Pendant près de dix minutes, on ne savait pas dans quel sens ça allait basculer. L'émeute ou la solidarité ? La colère ou l'hymne ? La casse ou la chair de poule ? Le coeur de tous ou la pierre de chacun ? Un seul homme debout ou dix mille peuples assis ? C'était juste après la fin du match contre l'Egypte. Habitués depuis une année à voler dans les airs rien qu'avec un refrain et deux drapeaux, les Algériens ont vécu d'abord la défaite durement. Douloureusement. On ne comprenait pas. Et on devinait l'affreux temps vide qui va s'installer avant le mondial en Afrique du Sud nous qui étions habitués à être heureux et qui avions pris goût aux miracles et à l'espoir. Nous qui n'étions que du plastique en 2008 et depuis des décennies, et qui avions investi cette équipe nationale de la mission de nous faire marcher sur la lune. Car dans le procès du match du jeudi, aucun algérien n'en voulait pas à cette EN : elle nous avait donné les plus grandes joies depuis des années et des années. Par transfert facile, nous y avons mis nos espoirs, nos attentes et nos joies et même nos attentes de révolution d'indépendance vis-à-vis de tout ce qui s'est imposé à nous comme colonisations douces, pernicieuses ou violentes. Les Algériens n'ont pas oublié que si cette EN n'a pas ramené la coupe, elle nous a restitué le drapeau, l'hymne, la terre et la fierté. Jamais de mémoire d'algériens depuis l'indépendance, le drapeau n'a autant ressemblé à la peau du coeur de chacun de nous, vieillards ou enfants à naître.

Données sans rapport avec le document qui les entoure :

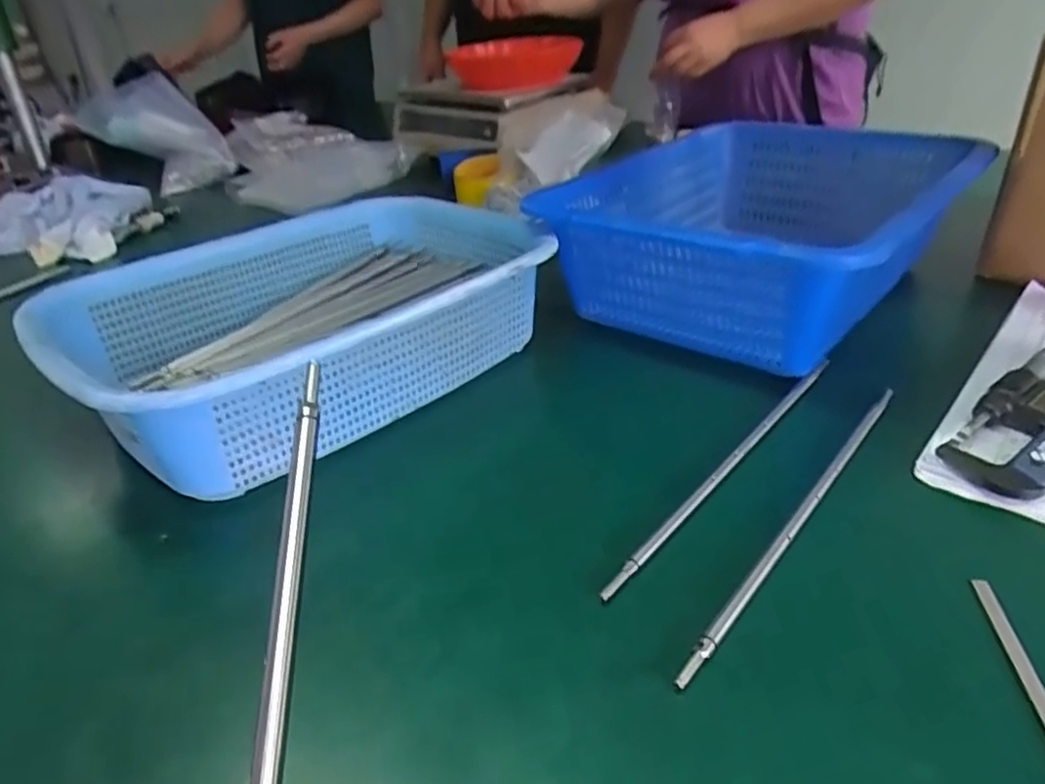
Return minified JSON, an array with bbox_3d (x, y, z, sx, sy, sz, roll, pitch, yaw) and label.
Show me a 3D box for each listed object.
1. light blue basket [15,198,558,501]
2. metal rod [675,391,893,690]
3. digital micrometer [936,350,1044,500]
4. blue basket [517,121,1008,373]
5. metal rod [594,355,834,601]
[{"bbox_3d":[-0.152,-0.055,0.506,0.341,0.104,0.234,-27,38,-32],"label":"light blue basket"},{"bbox_3d":[0.152,0.061,0.361,0.007,0.008,0.264,19,40,37],"label":"metal rod"},{"bbox_3d":[0.310,0.011,0.405,0.159,0.019,0.053,-27,36,-30],"label":"digital micrometer"},{"bbox_3d":[0.198,-0.136,0.571,0.266,0.106,0.317,23,41,36],"label":"blue basket"},{"bbox_3d":[0.128,0.039,0.406,0.006,0.010,0.268,20,40,38],"label":"metal rod"}]

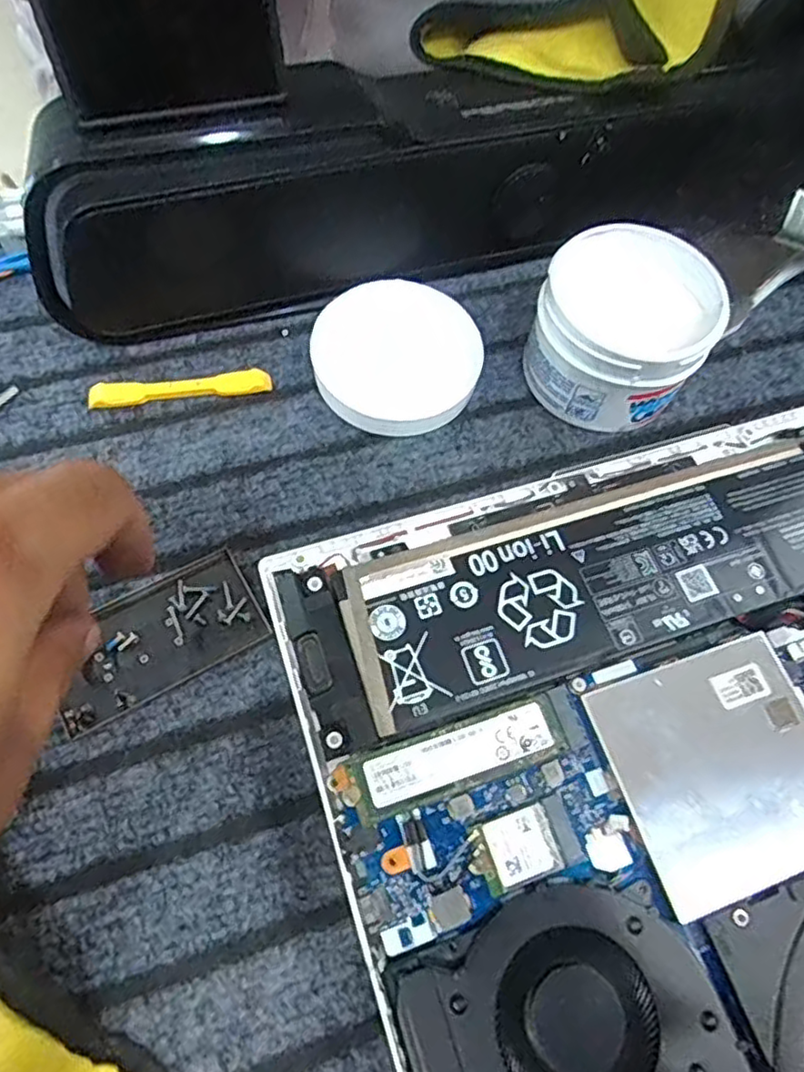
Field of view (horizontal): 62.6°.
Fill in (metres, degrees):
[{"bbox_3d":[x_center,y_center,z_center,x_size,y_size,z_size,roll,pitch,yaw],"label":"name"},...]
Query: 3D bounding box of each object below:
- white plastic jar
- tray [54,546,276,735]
[{"bbox_3d":[0.098,-0.092,0.295,0.072,0.052,0.068,2,65,-4],"label":"white plastic jar"},{"bbox_3d":[-0.095,0.038,0.257,0.077,0.008,0.042,-28,71,-16],"label":"tray"}]

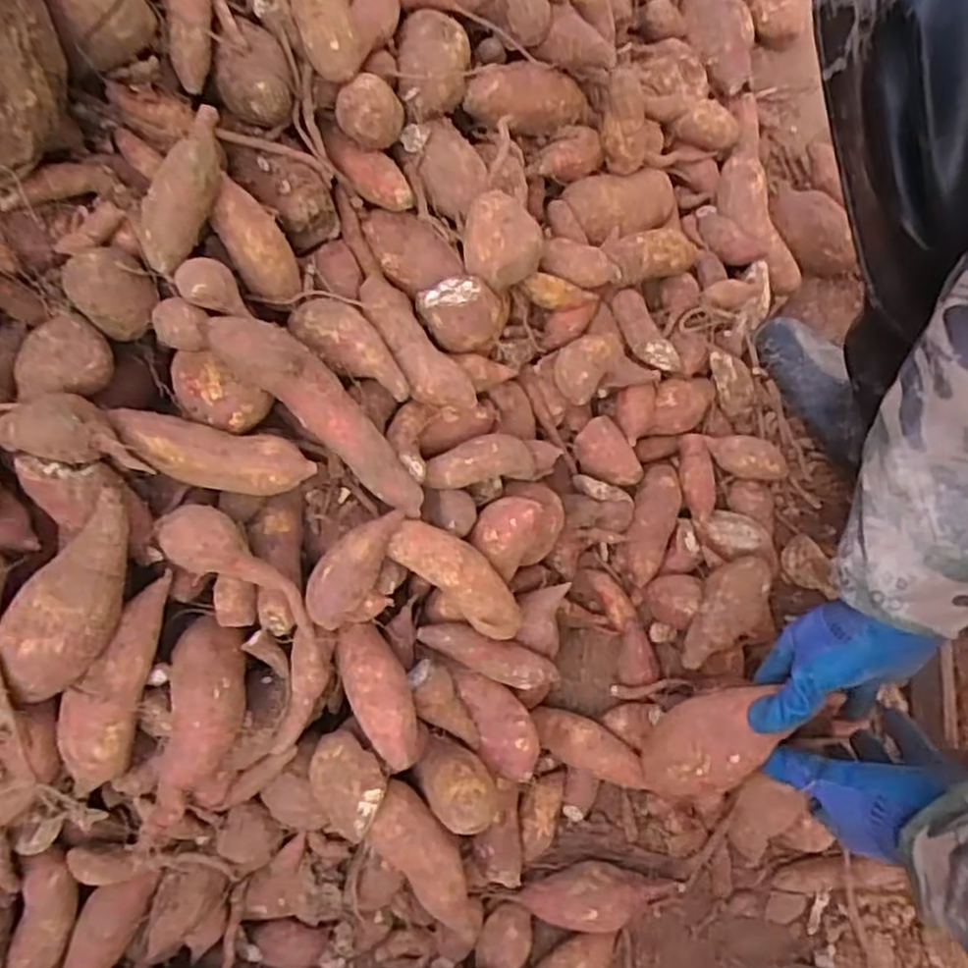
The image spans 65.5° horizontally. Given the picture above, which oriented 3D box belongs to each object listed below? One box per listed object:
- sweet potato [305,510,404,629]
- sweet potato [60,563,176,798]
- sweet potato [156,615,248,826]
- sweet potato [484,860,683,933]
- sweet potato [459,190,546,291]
[{"bbox_3d":[-0.080,0.055,0.490,0.084,0.033,0.036,-40,75,-15],"label":"sweet potato"},{"bbox_3d":[-0.215,0.118,0.440,0.034,0.038,0.131,17,83,5],"label":"sweet potato"},{"bbox_3d":[-0.167,0.136,0.452,0.045,0.035,0.115,-3,69,-2],"label":"sweet potato"},{"bbox_3d":[0.083,0.322,0.590,0.141,0.047,0.045,2,69,-1],"label":"sweet potato"},{"bbox_3d":[0.013,-0.184,0.568,0.056,0.050,0.048,-6,69,-4],"label":"sweet potato"}]

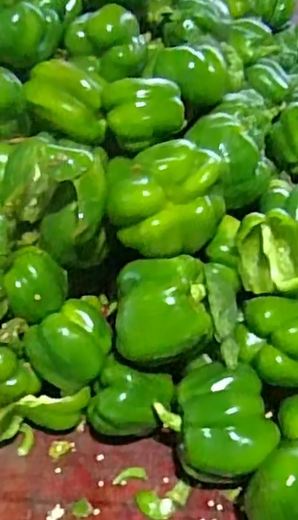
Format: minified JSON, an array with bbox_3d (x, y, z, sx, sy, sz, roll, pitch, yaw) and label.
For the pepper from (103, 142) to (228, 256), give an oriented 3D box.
[{"bbox_3d":[0.015,-0.052,0.546,0.100,0.077,0.080,7,48,4],"label":"pepper"}]

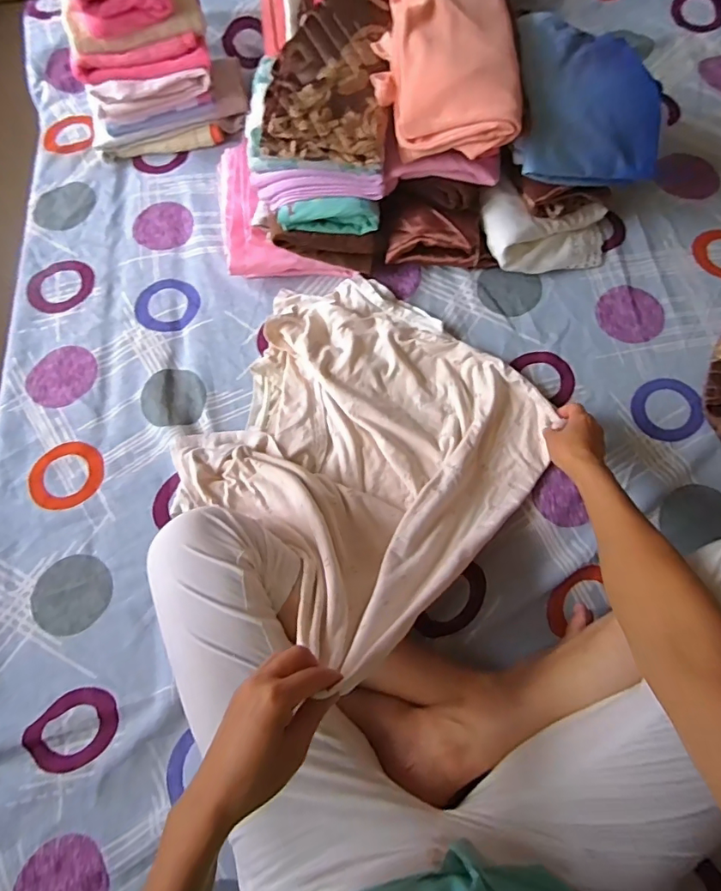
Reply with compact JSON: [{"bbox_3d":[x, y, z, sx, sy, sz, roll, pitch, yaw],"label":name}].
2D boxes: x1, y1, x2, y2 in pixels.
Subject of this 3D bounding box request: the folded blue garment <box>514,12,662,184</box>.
[{"bbox_3d":[0.281,-0.433,0.627,0.171,0.073,0.205,-1,71,1],"label":"folded blue garment"}]

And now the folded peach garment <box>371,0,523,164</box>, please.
[{"bbox_3d":[0.098,-0.446,0.583,0.154,0.078,0.208,-1,71,1],"label":"folded peach garment"}]

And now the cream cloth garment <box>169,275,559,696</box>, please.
[{"bbox_3d":[-0.005,-0.026,0.580,0.382,0.149,0.388,38,77,13],"label":"cream cloth garment"}]

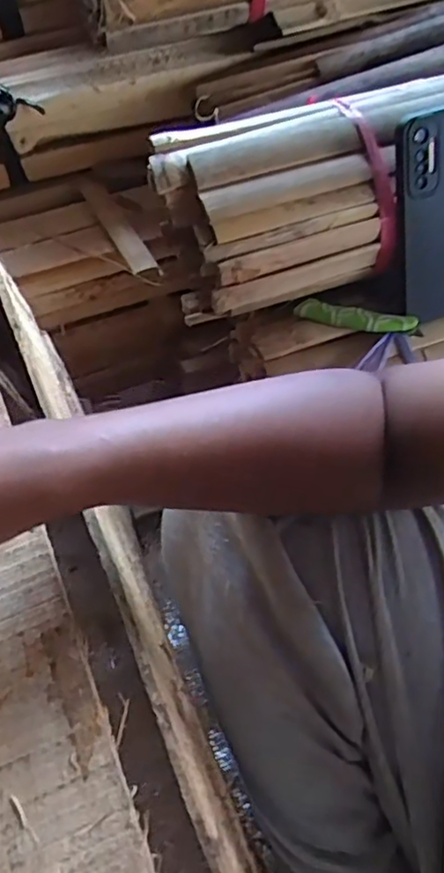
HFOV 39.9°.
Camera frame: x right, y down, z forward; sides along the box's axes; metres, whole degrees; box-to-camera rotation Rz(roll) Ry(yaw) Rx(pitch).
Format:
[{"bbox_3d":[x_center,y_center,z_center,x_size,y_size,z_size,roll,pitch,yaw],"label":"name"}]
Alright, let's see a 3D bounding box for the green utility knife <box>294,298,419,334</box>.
[{"bbox_3d":[0.111,-0.100,0.508,0.098,0.016,0.019,13,59,7],"label":"green utility knife"}]

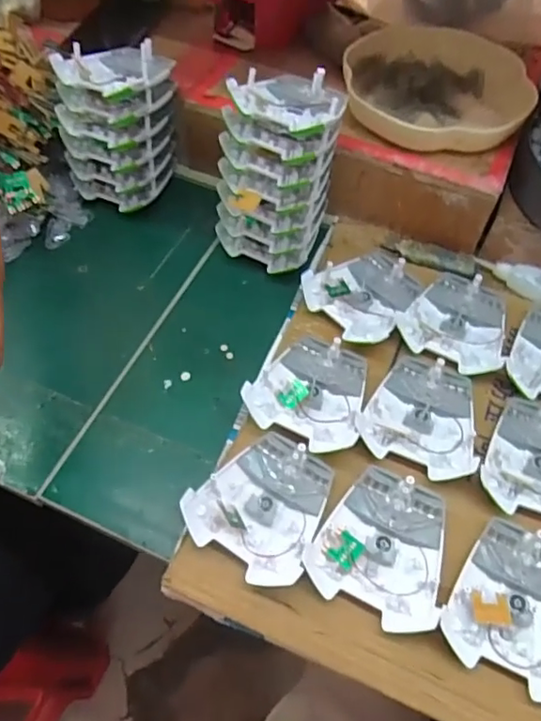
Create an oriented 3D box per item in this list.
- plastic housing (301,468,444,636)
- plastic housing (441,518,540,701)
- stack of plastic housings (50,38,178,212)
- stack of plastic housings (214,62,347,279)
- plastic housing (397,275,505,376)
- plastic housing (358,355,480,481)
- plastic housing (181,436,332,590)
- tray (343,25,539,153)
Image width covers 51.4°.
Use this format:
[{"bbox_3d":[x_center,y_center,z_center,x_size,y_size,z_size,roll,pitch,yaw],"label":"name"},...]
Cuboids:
[{"bbox_3d":[0.089,0.139,0.432,0.096,0.015,0.110,25,60,12],"label":"plastic housing"},{"bbox_3d":[0.183,0.175,0.411,0.095,0.016,0.109,20,59,9],"label":"plastic housing"},{"bbox_3d":[-0.159,-0.259,0.609,0.095,0.127,0.122,23,60,10],"label":"stack of plastic housings"},{"bbox_3d":[0.010,-0.192,0.564,0.107,0.151,0.131,16,59,7],"label":"stack of plastic housings"},{"bbox_3d":[0.186,-0.041,0.551,0.098,0.018,0.106,27,61,13],"label":"plastic housing"},{"bbox_3d":[0.135,0.044,0.492,0.096,0.018,0.109,20,59,9],"label":"plastic housing"},{"bbox_3d":[-0.003,0.110,0.442,0.096,0.017,0.108,32,62,15],"label":"plastic housing"},{"bbox_3d":[0.173,-0.297,0.607,0.210,0.038,0.176,30,61,14],"label":"tray"}]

 D'où ce qui s'est passé après le match : des milliers et des milliers d'algériens dans les rues pour faire la fête contre la défaite et le béninois et son arbitrage. Bien sûr, beaucoup pensent que les foules ont été actionnées, encouragées à «sortir», car, comme les Egyptiens qui se sont inventé un ennemi imaginaire après Oum Dormane, ici chez nous il fallait gérer la soupape et négocier le virage dangereux de l'explosion possible. Sauf que ce n'est pas à un effet de foule qu'on a assisté mais à un effet de peuple. Le mot est pompeux mais il n'y a pas mieux. Les Algériens sont aujourd'hui dopés à l'espoir et ce courant de fond a besoin de victoires, de sens et d'un programme de conquêtes cosmiques, musculaires ou autres, sinon il va se retourner contre le plus proche. Il y a un an, nous n'étions que des «arabes» de seconde couche, des Maghrébins périphériques de ce Moyen-Orient prétentieux, nous n'étions que des Algériens rescapés de notre dernière guerre contre nous-mêmes, nous n'avions pas de drapeau ni beaucoup de chansons, nous étions tristes, infréquentables et nous nous détestions nous-mêmes, les uns les autres. Il y a un an seulement, nous étions des gens morts qui mâchaient du pain se battaient pour de la semoule ou un faux hadith ou un yaourt périmé. Et en un an seulement, quelque chose nous a été restituée. Nous avons perdu un match, mais il est évident que tout le reste de ce que nous apporté cette équipe, nous l'avons gardé : la fierté, la confiance en soi, le drapeau, les chants, les pleurs de joies, les klaxons, la couleur verte de l'espoir, la solidarité, la vie et la gloire. Merci Saâdane. Merci les «verts».